**Problem requirements**
Write the data out again exactly, dropping any images it holds.

**Data shown**
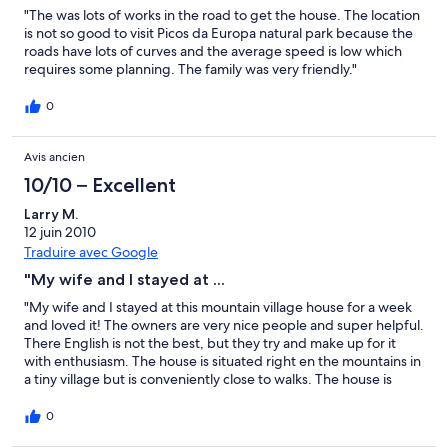
"The was lots of works in the road to get the house. The location
is not so good to visit Picos da Europa natural park because the
roads have lots of curves and the average speed is low which
requires some planning. The family was very friendly."
0
Avis ancien
10/10 – Excellent
Larry M.
12 juin 2010
Traduire avec Google
"My wife and I stayed at ...
"My wife and I stayed at this mountain village house for a week
and loved it! The owners are very nice people and super helpful.
There English is not the best, but they try and make up for it
with enthusiasm. The house is situated right en the mountains in
a tiny village but is conveniently close to walks. The house is
rustic but super clean and comfortable. We use homelidays
quite a lot and this was a really good find, worth the money for
0
sure."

**Result of this exercise**
"The was lots of works in the road to get the house. The location
is not so good to visit Picos da Europa natural park because the
roads have lots of curves and the average speed is low which
requires some planning. The family was very friendly."
0
Avis ancien
10/10 – Excellent
Larry M.
12 juin 2010
Traduire avec Google
"My wife and I stayed at ...
"My wife and I stayed at this mountain village house for a week
and loved it! The owners are very nice people and super helpful.
There English is not the best, but they try and make up for it
with enthusiasm. The house is situated right en the mountains in
a tiny village but is conveniently close to walks. The house is
rustic but super clean and comfortable. We use homelidays
quite a lot and this was a really good find, worth the money for
0
sure."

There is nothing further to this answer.